» Given material:
╭──

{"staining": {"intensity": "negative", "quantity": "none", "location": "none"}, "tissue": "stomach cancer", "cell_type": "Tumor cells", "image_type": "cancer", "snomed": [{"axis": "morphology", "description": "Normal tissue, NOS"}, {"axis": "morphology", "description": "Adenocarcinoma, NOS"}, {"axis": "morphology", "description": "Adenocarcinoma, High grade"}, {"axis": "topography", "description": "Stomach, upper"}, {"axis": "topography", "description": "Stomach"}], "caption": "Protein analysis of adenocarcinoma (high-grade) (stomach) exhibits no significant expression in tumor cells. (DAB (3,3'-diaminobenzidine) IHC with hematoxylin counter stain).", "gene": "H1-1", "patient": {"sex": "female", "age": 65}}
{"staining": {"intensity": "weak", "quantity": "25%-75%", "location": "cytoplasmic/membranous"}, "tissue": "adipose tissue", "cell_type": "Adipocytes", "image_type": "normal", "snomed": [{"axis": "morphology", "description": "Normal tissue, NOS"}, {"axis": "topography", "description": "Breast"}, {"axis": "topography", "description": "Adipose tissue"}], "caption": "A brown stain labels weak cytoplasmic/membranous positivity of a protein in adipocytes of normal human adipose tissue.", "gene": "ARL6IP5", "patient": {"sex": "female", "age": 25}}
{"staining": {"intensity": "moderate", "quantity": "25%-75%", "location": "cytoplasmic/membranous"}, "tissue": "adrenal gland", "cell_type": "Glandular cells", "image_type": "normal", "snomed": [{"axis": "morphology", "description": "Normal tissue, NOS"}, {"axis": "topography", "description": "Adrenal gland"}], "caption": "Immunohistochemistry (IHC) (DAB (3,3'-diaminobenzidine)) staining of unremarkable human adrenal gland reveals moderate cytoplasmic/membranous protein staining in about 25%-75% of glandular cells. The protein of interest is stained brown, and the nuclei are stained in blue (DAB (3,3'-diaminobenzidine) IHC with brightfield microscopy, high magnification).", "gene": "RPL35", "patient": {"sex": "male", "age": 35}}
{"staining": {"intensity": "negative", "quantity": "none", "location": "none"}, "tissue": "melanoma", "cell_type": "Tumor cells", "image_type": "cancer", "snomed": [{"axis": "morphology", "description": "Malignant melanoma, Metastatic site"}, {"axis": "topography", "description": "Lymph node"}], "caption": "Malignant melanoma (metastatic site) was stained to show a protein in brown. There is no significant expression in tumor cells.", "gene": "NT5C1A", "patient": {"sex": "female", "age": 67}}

╰──

» What you will do: Would you reproduce the full listing without changing a single word?

» Output for this exercise:
{"staining": {"intensity": "negative", "quantity": "none", "location": "none"}, "tissue": "stomach cancer", "cell_type": "Tumor cells", "image_type": "cancer", "snomed": [{"axis": "morphology", "description": "Normal tissue, NOS"}, {"axis": "morphology", "description": "Adenocarcinoma, NOS"}, {"axis": "morphology", "description": "Adenocarcinoma, High grade"}, {"axis": "topography", "description": "Stomach, upper"}, {"axis": "topography", "description": "Stomach"}], "caption": "Protein analysis of adenocarcinoma (high-grade) (stomach) exhibits no significant expression in tumor cells. (DAB (3,3'-diaminobenzidine) IHC with hematoxylin counter stain).", "gene": "H1-1", "patient": {"sex": "female", "age": 65}}
{"staining": {"intensity": "weak", "quantity": "25%-75%", "location": "cytoplasmic/membranous"}, "tissue": "adipose tissue", "cell_type": "Adipocytes", "image_type": "normal", "snomed": [{"axis": "morphology", "description": "Normal tissue, NOS"}, {"axis": "topography", "description": "Breast"}, {"axis": "topography", "description": "Adipose tissue"}], "caption": "A brown stain labels weak cytoplasmic/membranous positivity of a protein in adipocytes of normal human adipose tissue.", "gene": "ARL6IP5", "patient": {"sex": "female", "age": 25}}
{"staining": {"intensity": "moderate", "quantity": "25%-75%", "location": "cytoplasmic/membranous"}, "tissue": "adrenal gland", "cell_type": "Glandular cells", "image_type": "normal", "snomed": [{"axis": "morphology", "description": "Normal tissue, NOS"}, {"axis": "topography", "description": "Adrenal gland"}], "caption": "Immunohistochemistry (IHC) (DAB (3,3'-diaminobenzidine)) staining of unremarkable human adrenal gland reveals moderate cytoplasmic/membranous protein staining in about 25%-75% of glandular cells. The protein of interest is stained brown, and the nuclei are stained in blue (DAB (3,3'-diaminobenzidine) IHC with brightfield microscopy, high magnification).", "gene": "RPL35", "patient": {"sex": "male", "age": 35}}
{"staining": {"intensity": "negative", "quantity": "none", "location": "none"}, "tissue": "melanoma", "cell_type": "Tumor cells", "image_type": "cancer", "snomed": [{"axis": "morphology", "description": "Malignant melanoma, Metastatic site"}, {"axis": "topography", "description": "Lymph node"}], "caption": "Malignant melanoma (metastatic site) was stained to show a protein in brown. There is no significant expression in tumor cells.", "gene": "NT5C1A", "patient": {"sex": "female", "age": 67}}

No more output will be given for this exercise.